---------- Provided entries

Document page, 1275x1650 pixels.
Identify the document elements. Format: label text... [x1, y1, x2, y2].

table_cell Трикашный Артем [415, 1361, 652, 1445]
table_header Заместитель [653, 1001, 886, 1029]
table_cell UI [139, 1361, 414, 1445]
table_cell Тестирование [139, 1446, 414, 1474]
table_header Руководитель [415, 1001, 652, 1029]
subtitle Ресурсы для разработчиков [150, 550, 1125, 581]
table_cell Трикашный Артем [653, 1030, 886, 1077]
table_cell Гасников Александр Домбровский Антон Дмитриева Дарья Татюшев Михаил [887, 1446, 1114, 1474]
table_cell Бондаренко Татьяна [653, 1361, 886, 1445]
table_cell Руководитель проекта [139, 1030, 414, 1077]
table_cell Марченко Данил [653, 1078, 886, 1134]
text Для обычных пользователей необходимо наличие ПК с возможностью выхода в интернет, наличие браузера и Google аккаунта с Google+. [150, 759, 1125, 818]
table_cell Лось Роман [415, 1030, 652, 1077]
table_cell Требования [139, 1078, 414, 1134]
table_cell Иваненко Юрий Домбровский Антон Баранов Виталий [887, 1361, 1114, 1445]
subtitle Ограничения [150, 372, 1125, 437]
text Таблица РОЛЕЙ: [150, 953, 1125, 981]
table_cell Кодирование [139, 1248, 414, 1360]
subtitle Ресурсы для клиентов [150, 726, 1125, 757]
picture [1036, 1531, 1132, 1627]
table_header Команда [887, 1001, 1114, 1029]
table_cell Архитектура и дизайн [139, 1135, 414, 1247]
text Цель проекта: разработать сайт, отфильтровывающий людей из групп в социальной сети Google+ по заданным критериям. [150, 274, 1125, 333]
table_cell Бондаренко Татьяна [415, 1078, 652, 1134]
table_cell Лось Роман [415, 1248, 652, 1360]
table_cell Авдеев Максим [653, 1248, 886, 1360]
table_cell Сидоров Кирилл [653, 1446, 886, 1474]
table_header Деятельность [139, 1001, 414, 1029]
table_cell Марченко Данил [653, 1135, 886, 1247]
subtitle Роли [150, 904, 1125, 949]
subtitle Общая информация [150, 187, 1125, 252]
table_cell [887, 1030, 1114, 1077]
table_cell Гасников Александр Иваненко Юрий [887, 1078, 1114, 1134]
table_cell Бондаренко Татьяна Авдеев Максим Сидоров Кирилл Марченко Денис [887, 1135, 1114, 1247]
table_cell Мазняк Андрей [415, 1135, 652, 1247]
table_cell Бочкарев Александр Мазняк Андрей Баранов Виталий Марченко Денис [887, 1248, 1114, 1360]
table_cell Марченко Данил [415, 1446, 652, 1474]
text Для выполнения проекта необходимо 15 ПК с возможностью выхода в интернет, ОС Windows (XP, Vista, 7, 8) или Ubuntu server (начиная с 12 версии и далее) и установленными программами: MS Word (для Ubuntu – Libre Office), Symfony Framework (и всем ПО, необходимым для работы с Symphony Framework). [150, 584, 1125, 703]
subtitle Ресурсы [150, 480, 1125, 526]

--------------------

Each line of the material above should be restated word for word.

Document page, 1275x1650 pixels.
Identify the document elements. Format: label text... [x1, y1, x2, y2].

table_cell Трикашный Артем [415, 1361, 652, 1445]
table_header Заместитель [653, 1001, 886, 1029]
table_cell UI [139, 1361, 414, 1445]
table_cell Тестирование [139, 1446, 414, 1474]
table_header Руководитель [415, 1001, 652, 1029]
subtitle Ресурсы для разработчиков [150, 550, 1125, 581]
table_cell Трикашный Артем [653, 1030, 886, 1077]
table_cell Гасников Александр Домбровский Антон Дмитриева Дарья Татюшев Михаил [887, 1446, 1114, 1474]
table_cell Бондаренко Татьяна [653, 1361, 886, 1445]
table_cell Руководитель проекта [139, 1030, 414, 1077]
table_cell Марченко Данил [653, 1078, 886, 1134]
text Для обычных пользователей необходимо наличие ПК с возможностью выхода в интернет, наличие браузера и Google аккаунта с Google+. [150, 759, 1125, 818]
table_cell Лось Роман [415, 1030, 652, 1077]
table_cell Требования [139, 1078, 414, 1134]
table_cell Иваненко Юрий Домбровский Антон Баранов Виталий [887, 1361, 1114, 1445]
subtitle Ограничения [150, 372, 1125, 437]
text Таблица РОЛЕЙ: [150, 953, 1125, 981]
table_cell Кодирование [139, 1248, 414, 1360]
subtitle Ресурсы для клиентов [150, 726, 1125, 757]
picture [1036, 1531, 1132, 1627]
table_header Команда [887, 1001, 1114, 1029]
table_cell Архитектура и дизайн [139, 1135, 414, 1247]
text Цель проекта: разработать сайт, отфильтровывающий людей из групп в социальной сети Google+ по заданным критериям. [150, 274, 1125, 333]
table_cell Бондаренко Татьяна [415, 1078, 652, 1134]
table_cell Лось Роман [415, 1248, 652, 1360]
table_cell Авдеев Максим [653, 1248, 886, 1360]
table_cell Сидоров Кирилл [653, 1446, 886, 1474]
table_header Деятельность [139, 1001, 414, 1029]
table_cell Марченко Данил [653, 1135, 886, 1247]
subtitle Роли [150, 904, 1125, 949]
subtitle Общая информация [150, 187, 1125, 252]
table_cell [887, 1030, 1114, 1077]
table_cell Гасников Александр Иваненко Юрий [887, 1078, 1114, 1134]
table_cell Бондаренко Татьяна Авдеев Максим Сидоров Кирилл Марченко Денис [887, 1135, 1114, 1247]
table_cell Мазняк Андрей [415, 1135, 652, 1247]
table_cell Бочкарев Александр Мазняк Андрей Баранов Виталий Марченко Денис [887, 1248, 1114, 1360]
table_cell Марченко Данил [415, 1446, 652, 1474]
text Для выполнения проекта необходимо 15 ПК с возможностью выхода в интернет, ОС Windows (XP, Vista, 7, 8) или Ubuntu server (начиная с 12 версии и далее) и установленными программами: MS Word (для Ubuntu – Libre Office), Symfony Framework (и всем ПО, необходимым для работы с Symphony Framework). [150, 584, 1125, 703]
subtitle Ресурсы [150, 480, 1125, 526]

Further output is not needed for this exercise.